A growing volume of automated traffic is now being blamed for driving up flight prices, disrupting bookings, and damaging the experience for travelers, experts have warned.
The 2025 Thales Bad Bot Report claims the travel sector accounted for 27% of all bot-related activity globally last year, making it the most targeted industry.
Travel sector emerges as the top target for automated bot attacks
The report outlines several ways bots are interfering with online travel platforms.
One key issue is “seat spinning,” where bots initiate the booking process but do not complete payment – by hoarding inventory temporarily, they reduce availability and may create a false perception of scarcity, which can influence pricing algorithms.
In some cases, bots resell the tickets they secure through “ticket scalping,” pushing genuine customers toward inflated prices or unavailable flights.
These attacks also exploit messaging systems through what is known as “SMS pumping,” which involves triggering high volumes of text messages to premium-rate numbers, increasing costs for companies and potentially delaying important customer notifications.
“Bad bots aren’t just causing chaos online anymore, they’re hijacking holidays,” said Tim Ayling, cybersecurity specialist at Thales.
“Right now, travel websites are being overwhelmed by bots pretending to be real customers, snapping up tickets, scraping prices, and slowing everything down.”
As more transactions shift to mobile, the problem has become more visible, particularly for last-minute travelers relying on real-time updates.
The bots themselves are becoming easier to deploy, and there is a surge in simpler, more accessible bots, often driven by AI-based tools.
These are not the domain of sophisticated hackers alone.

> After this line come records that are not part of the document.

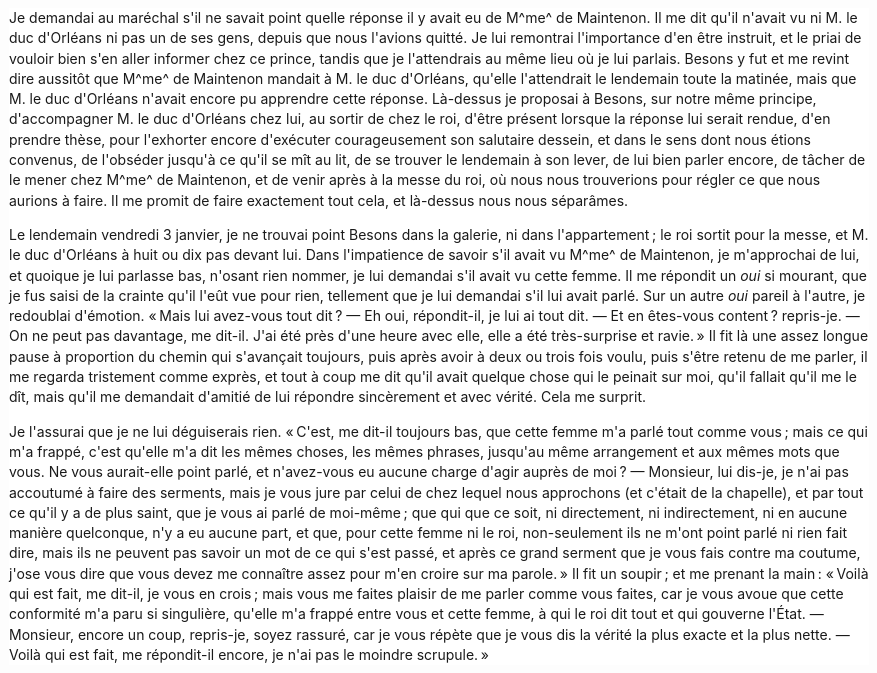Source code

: Je demandai au maréchal s'il ne savait point quelle réponse il y avait eu de
M^me^ de Maintenon. Il me dit qu'il n'avait vu ni M. le duc d'Orléans ni pas un
de ses gens, depuis que nous l'avions quitté. Je lui remontrai l'importance
d'en être instruit, et le priai de vouloir bien s'en aller informer chez ce
prince, tandis que je l'attendrais au même lieu où je lui parlais. Besons y
fut et me revint dire aussitôt que M^me^ de Maintenon mandait à M. le duc
d'Orléans, qu'elle l'attendrait le lendemain toute la matinée, mais que M. le
duc d'Orléans n'avait encore pu apprendre cette réponse. Là-dessus je proposai
à Besons, sur notre même principe, d'accompagner M. le duc d'Orléans chez lui,
au sortir de chez le roi, d'être présent lorsque la réponse lui serait rendue,
d'en prendre thèse, pour l'exhorter encore d'exécuter courageusement son
salutaire dessein, et dans le sens dont nous étions convenus, de l'obséder
jusqu'à ce qu'il se mît au lit, de se trouver le lendemain à son lever, de lui
bien parler encore, de tâcher de le mener chez M^me^ de Maintenon, et de venir
après à la messe du roi, où nous nous trouverions pour régler ce que nous
aurions à faire. Il me promit de faire exactement tout cela, et là-dessus nous
nous séparâmes.

Le lendemain vendredi 3 janvier, je ne trouvai point Besons dans la galerie,
ni dans l'appartement ; le roi sortit pour la messe, et M. le duc d'Orléans à
huit ou dix pas devant lui. Dans l'impatience de savoir s'il avait vu M^me^ de
Maintenon, je m'approchai de lui, et quoique je lui parlasse bas, n'osant rien
nommer, je lui demandai s'il avait vu cette femme. Il me répondit un *oui* si
mourant, que je fus saisi de la crainte qu'il l'eût vue pour rien, tellement
que je lui demandai s'il lui avait parlé. Sur un autre *oui* pareil à l'autre,
je redoublai d'émotion. « Mais lui avez-vous tout dit ? — Eh oui, répondit-il,
je lui ai tout dit. — Et en êtes-vous content ? repris-je. — On ne peut pas
davantage, me dit-il. J'ai été près d'une heure avec elle, elle a été
très-surprise et ravie. » Il fit là une assez longue pause à proportion du
chemin qui s'avançait toujours, puis après avoir à deux ou trois fois voulu,
puis s'être retenu de me parler, il me regarda tristement comme exprès, et
tout à coup me dit qu'il avait quelque chose qui le peinait sur moi, qu'il
fallait qu'il me le dît, mais qu'il me demandait d'amitié de lui répondre
sincèrement et avec vérité. Cela me surprit.

Je l'assurai que je ne lui déguiserais rien. « C'est, me dit-il toujours bas,
que cette femme m'a parlé tout comme vous ; mais ce qui m'a frappé, c'est
qu'elle m'a dit les mêmes choses, les mêmes phrases, jusqu'au même arrangement
et aux mêmes mots que vous. Ne vous aurait-elle point parlé, et n'avez-vous eu
aucune charge d'agir auprès de moi ? — Monsieur, lui dis-je, je n'ai pas
accoutumé à faire des serments, mais je vous jure par celui de chez lequel
nous approchons (et c'était de la chapelle), et par tout ce qu'il y a de plus
saint, que je vous ai parlé de moi-même ; que qui que ce soit, ni directement,
ni indirectement, ni en aucune manière quelconque, n'y a eu aucune part, et
que, pour cette femme ni le roi, non-seulement ils ne m'ont point parlé ni
rien fait dire, mais ils ne peuvent pas savoir un mot de ce qui s'est passé,
et après ce grand serment que je vous fais contre ma coutume, j'ose vous dire
que vous devez me connaître assez pour m'en croire sur ma parole. » Il fit un
soupir ; et me prenant la main : « Voilà qui est fait, me dit-il, je vous en
crois ; mais vous me faites plaisir de me parler comme vous faites, car je vous
avoue que cette conformité m'a paru si singulière, qu'elle m'a frappé entre
vous et cette femme, à qui le roi dit tout et qui gouverne l'État. — Monsieur,
encore un coup, repris-je, soyez rassuré, car je vous répète que je vous dis
la vérité la plus exacte et la plus nette. — Voilà qui est fait, me
répondit-il encore, je n'ai pas le moindre scrupule. »
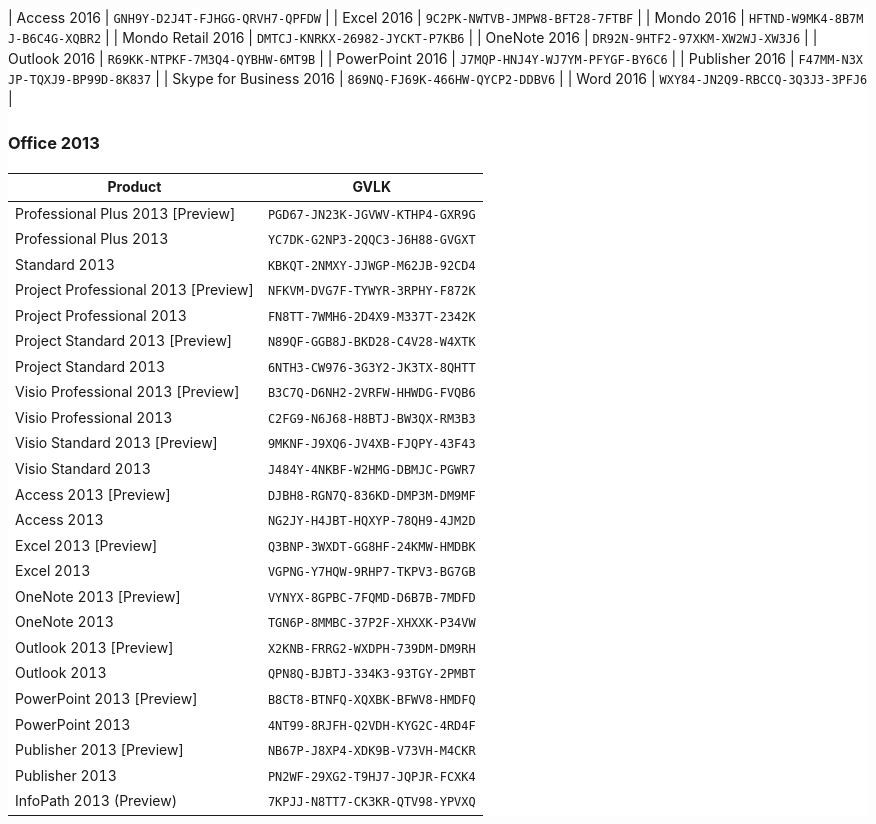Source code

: | Access 2016                     | `GNH9Y-D2J4T-FJHGG-QRVH7-QPFDW` |
| Excel 2016                      | `9C2PK-NWTVB-JMPW8-BFT28-7FTBF` |
| Mondo 2016                      | `HFTND-W9MK4-8B7MJ-B6C4G-XQBR2` |
| Mondo Retail 2016               | `DMTCJ-KNRKX-26982-JYCKT-P7KB6` |
| OneNote 2016                    | `DR92N-9HTF2-97XKM-XW2WJ-XW3J6` |
| Outlook 2016                    | `R69KK-NTPKF-7M3Q4-QYBHW-6MT9B` |
| PowerPoint 2016                 | `J7MQP-HNJ4Y-WJ7YM-PFYGF-BY6C6` |
| Publisher 2016                  | `F47MM-N3XJP-TQXJ9-BP99D-8K837` |
| Skype for Business 2016         | `869NQ-FJ69K-466HW-QYCP2-DDBV6` |
| Word 2016                       | `WXY84-JN2Q9-RBCCQ-3Q3J3-3PFJ6` |

### Office 2013

| Product                                               | GVLK                            |
| ----------------------------------------------------- | ------------------------------- |
| Professional Plus 2013 [Preview]                      | `PGD67-JN23K-JGVWV-KTHP4-GXR9G` |
| Professional Plus 2013                                | `YC7DK-G2NP3-2QQC3-J6H88-GVGXT` |
| Standard 2013                                         | `KBKQT-2NMXY-JJWGP-M62JB-92CD4` |
| Project Professional 2013 [Preview]                   | `NFKVM-DVG7F-TYWYR-3RPHY-F872K` |
| Project Professional 2013                             | `FN8TT-7WMH6-2D4X9-M337T-2342K` |
| Project Standard 2013 [Preview]                       | `N89QF-GGB8J-BKD28-C4V28-W4XTK` |
| Project Standard 2013                                 | `6NTH3-CW976-3G3Y2-JK3TX-8QHTT` |
| Visio Professional 2013 [Preview]                     | `B3C7Q-D6NH2-2VRFW-HHWDG-FVQB6` |
| Visio Professional 2013                               | `C2FG9-N6J68-H8BTJ-BW3QX-RM3B3` |
| Visio Standard 2013 [Preview]                         | `9MKNF-J9XQ6-JV4XB-FJQPY-43F43` |
| Visio Standard 2013                                   | `J484Y-4NKBF-W2HMG-DBMJC-PGWR7` |
| Access 2013 [Preview]                                 | `DJBH8-RGN7Q-836KD-DMP3M-DM9MF` |
| Access 2013                                           | `NG2JY-H4JBT-HQXYP-78QH9-4JM2D` |
| Excel 2013 [Preview]                                  | `Q3BNP-3WXDT-GG8HF-24KMW-HMDBK` |
| Excel 2013                                            | `VGPNG-Y7HQW-9RHP7-TKPV3-BG7GB` |
| OneNote 2013 [Preview]                                | `VYNYX-8GPBC-7FQMD-D6B7B-7MDFD` |
| OneNote 2013                                          | `TGN6P-8MMBC-37P2F-XHXXK-P34VW` |
| Outlook 2013 [Preview]                                | `X2KNB-FRRG2-WXDPH-739DM-DM9RH` |
| Outlook 2013                                          | `QPN8Q-BJBTJ-334K3-93TGY-2PMBT` |
| PowerPoint 2013 [Preview]                             | `B8CT8-BTNFQ-XQXBK-BFWV8-HMDFQ` |
| PowerPoint 2013                                       | `4NT99-8RJFH-Q2VDH-KYG2C-4RD4F` |
| Publisher 2013 [Preview]                              | `NB67P-J8XP4-XDK9B-V73VH-M4CKR` |
| Publisher 2013                                        | `PN2WF-29XG2-T9HJ7-JQPJR-FCXK4` |
| InfoPath 2013 (Preview)                               | `7KPJJ-N8TT7-CK3KR-QTV98-YPVXQ` |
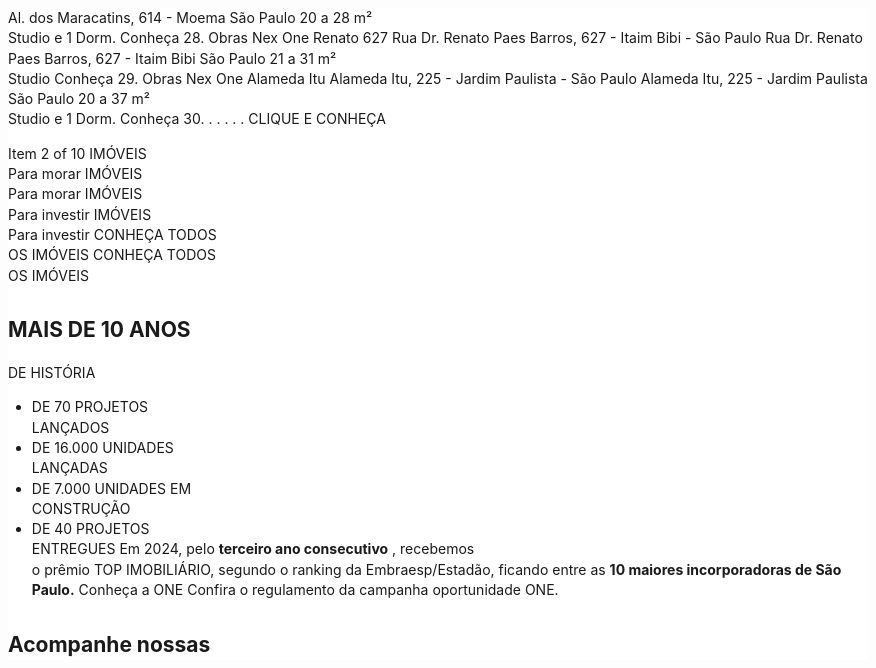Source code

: Al. dos Maracatins, 614 - Moema
São Paulo
20 a 28 m²   
Studio e 1 Dorm.
Conheça 
  28. Obras
Nex One Renato 627
Rua Dr. Renato Paes Barros, 627 - Itaim Bibi - São Paulo
Rua Dr. Renato Paes Barros, 627 - Itaim Bibi
São Paulo
21 a 31 m²   
Studio
Conheça 
  29. Obras
Nex One Alameda Itu
Alameda Itu, 225 - Jardim Paulista - São Paulo
Alameda Itu, 225 - Jardim Paulista
São Paulo
20 a 37 m²   
Studio e 1 Dorm.
Conheça 
  30. .
.
.
.
.
CLIQUE E CONHEÇA 


Item 2 of 10
IMÓVEIS   
Para morar
IMÓVEIS   
Para morar
IMÓVEIS   
Para investir
IMÓVEIS   
Para investir
CONHEÇA TODOS   
OS IMÓVEIS 
CONHEÇA TODOS   
OS IMÓVEIS 
## MAIS DE 10 ANOS   
DE HISTÓRIA
+ DE 70
PROJETOS   
LANÇADOS
+ DE 16.000
UNIDADES   
LANÇADAS
+ DE 7.000
UNIDADES EM   
CONSTRUÇÃO
+ DE 40
PROJETOS   
ENTREGUES
Em 2024, pelo **terceiro ano consecutivo** , recebemos  
o prêmio TOP IMOBILIÁRIO, segundo o ranking da Embraesp/Estadão, ficando entre as **10 maiores incorporadoras de São Paulo.**
Conheça a ONE 
Confira o regulamento da campanha oportunidade ONE.
## Acompanhe nossas   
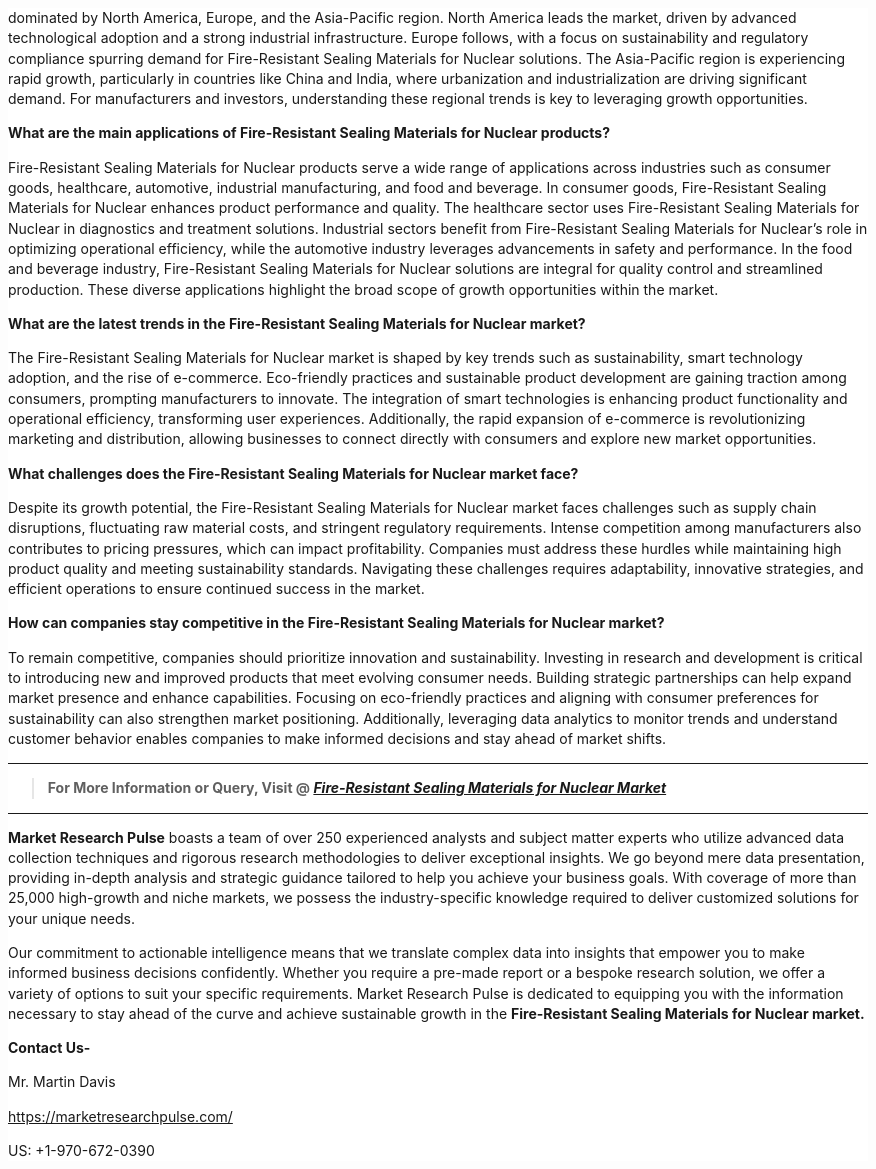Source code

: dominated by North America, Europe, and the Asia-Pacific region. North America leads the market, driven by advanced technological adoption and a strong industrial infrastructure. Europe follows, with a focus on sustainability and regulatory compliance spurring demand for Fire-Resistant Sealing Materials for Nuclear solutions. The Asia-Pacific region is experiencing rapid growth, particularly in countries like China and India, where urbanization and industrialization are driving significant demand. For manufacturers and investors, understanding these regional trends is key to leveraging growth opportunities.</p><p><strong>What are the main applications of Fire-Resistant Sealing Materials for Nuclear products?</strong></p><p>Fire-Resistant Sealing Materials for Nuclear products serve a wide range of applications across industries such as consumer goods, healthcare, automotive, industrial manufacturing, and food and beverage. In consumer goods, Fire-Resistant Sealing Materials for Nuclear enhances product performance and quality. The healthcare sector uses Fire-Resistant Sealing Materials for Nuclear in diagnostics and treatment solutions. Industrial sectors benefit from Fire-Resistant Sealing Materials for Nuclear&rsquo;s role in optimizing operational efficiency, while the automotive industry leverages advancements in safety and performance. In the food and beverage industry, Fire-Resistant Sealing Materials for Nuclear solutions are integral for quality control and streamlined production. These diverse applications highlight the broad scope of growth opportunities within the market.</p><p><strong>What are the latest trends in the Fire-Resistant Sealing Materials for Nuclear market?</strong></p><p>The Fire-Resistant Sealing Materials for Nuclear market is shaped by key trends such as sustainability, smart technology adoption, and the rise of e-commerce. Eco-friendly practices and sustainable product development are gaining traction among consumers, prompting manufacturers to innovate. The integration of smart technologies is enhancing product functionality and operational efficiency, transforming user experiences. Additionally, the rapid expansion of e-commerce is revolutionizing marketing and distribution, allowing businesses to connect directly with consumers and explore new market opportunities.</p><p><strong>What challenges does the Fire-Resistant Sealing Materials for Nuclear market face?</strong></p><p>Despite its growth potential, the Fire-Resistant Sealing Materials for Nuclear market faces challenges such as supply chain disruptions, fluctuating raw material costs, and stringent regulatory requirements. Intense competition among manufacturers also contributes to pricing pressures, which can impact profitability. Companies must address these hurdles while maintaining high product quality and meeting sustainability standards. Navigating these challenges requires adaptability, innovative strategies, and efficient operations to ensure continued success in the market.</p><p><strong>How can companies stay competitive in the Fire-Resistant Sealing Materials for Nuclear market?</strong></p><p>To remain competitive, companies should prioritize innovation and sustainability. Investing in research and development is critical to introducing new and improved products that meet evolving consumer needs. Building strategic partnerships can help expand market presence and enhance capabilities. Focusing on eco-friendly practices and aligning with consumer preferences for sustainability can also strengthen market positioning. Additionally, leveraging data analytics to monitor trends and understand customer behavior enables companies to make informed decisions and stay ahead of market shifts.</p><hr /><blockquote><p><strong>For More Information or Query, Visit @&nbsp;<em><a href="https://marketresearchpulse.com/report/133013/fire-resistant-sealing-materials-for-nuclear-market?utm_source=Linkedin&utm_medium=020">Fire-Resistant Sealing Materials for Nuclear Market</a></em></strong></p></blockquote><hr /><p><strong>Market Research Pulse</strong> boasts a team of over 250 experienced analysts and subject matter experts who utilize advanced data collection techniques and rigorous research methodologies to deliver exceptional insights. We go beyond mere data presentation, providing in-depth analysis and strategic guidance tailored to help you achieve your business goals. With coverage of more than 25,000 high-growth and niche markets, we possess the industry-specific knowledge required to deliver customized solutions for your unique needs.</p><p>Our commitment to actionable intelligence means that we translate complex data into insights that empower you to make informed business decisions confidently. Whether you require a pre-made report or a bespoke research solution, we offer a variety of options to suit your specific requirements. Market Research Pulse is dedicated to equipping you with the information necessary to stay ahead of the curve and achieve sustainable growth in the <strong>Fire-Resistant Sealing Materials for Nuclear market.</strong></p><p><strong>Contact Us-</strong></p><p>Mr. Martin Davis</p><p>https://marketresearchpulse.com/</p><p>US: +1-970-672-0390</p>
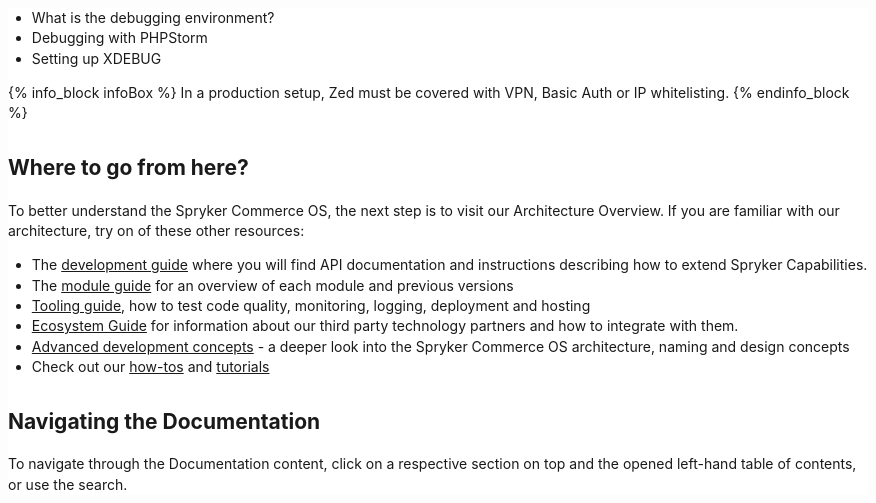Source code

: * What is the debugging environment?
* Debugging with PHPStorm
* Setting up XDEBUG

{% info_block infoBox %}
In a production setup, Zed must be covered with VPN, Basic Auth or IP whitelisting.
{% endinfo_block %}

## Where to go from here?

To better understand the Spryker Commerce OS, the next step is to visit our Architecture Overview. If you are familiar with our architecture, try on of these other resources:

* The [development guide](https://documentation.spryker.com/v1/docs/developer-guide) where you will find API documentation and instructions describing how to extend Spryker Capabilities.
* The [module guide](https://documentation.spryker.com/v20/docs) for an overview of each module and previous versions
* [Tooling guide](https://documentation.spryker.com/v1/docs/about-resources), how to test code quality, monitoring, logging, deployment and hosting
* [Ecosystem Guide](https://documentation.spryker.com/v1/docs/partner-integration) for information about our third party technology partners and how to integrate with them.
* [Advanced development concepts](https://documentation.spryker.com/v1/docs/architecture-concepts) - a deeper look into the Spryker Commerce OS architecture, naming and design concepts
* Check out our [how-tos](/docs/scos/dev/tutorials/201811.0/howtos/about-howtos.html) and [tutorials](/docs/scos/dev/tutorials/201811.0/about-tutorials.html)

## Navigating the Documentation
To navigate through the Documentation content, click on a respective section on top and the opened left-hand table of contents, or use the search.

Low-skilled actors can now use basic scripts or free proxy setups to bypass traditional security.
Even the use of VPN and proxy services, typically associated with privacy, is sometimes manipulated to mask malicious traffic, giving bots the appearance of legitimate users accessing from different regions.
Another emerging problem is the targeting of APIs, which power search results, pricing engines, and loyalty programs.
Nearly half of all advanced bot attacks now focus on these areas, and they can interfere with backend functions, slowing down entire websites or even causing them to crash.
Attackers also use advanced techniques to mimic genuine human behavior, making it harder for traditional defenses to detect and block harmful traffic.
Methods such as CAPTCHA, once effective, are no longer reliable, often frustrating real users more than bots.
“Traditional defenses just aren’t cutting it. Travel companies need a smarter, layered approach, blocking credential stuffing attacks and securing vulnerable areas like logins and checkouts through continuous testing and threat monitoring.”
In a digital environment where automation now surpasses human web traffic, the challenge facing airlines and travel sites is less about visibility and more about precision.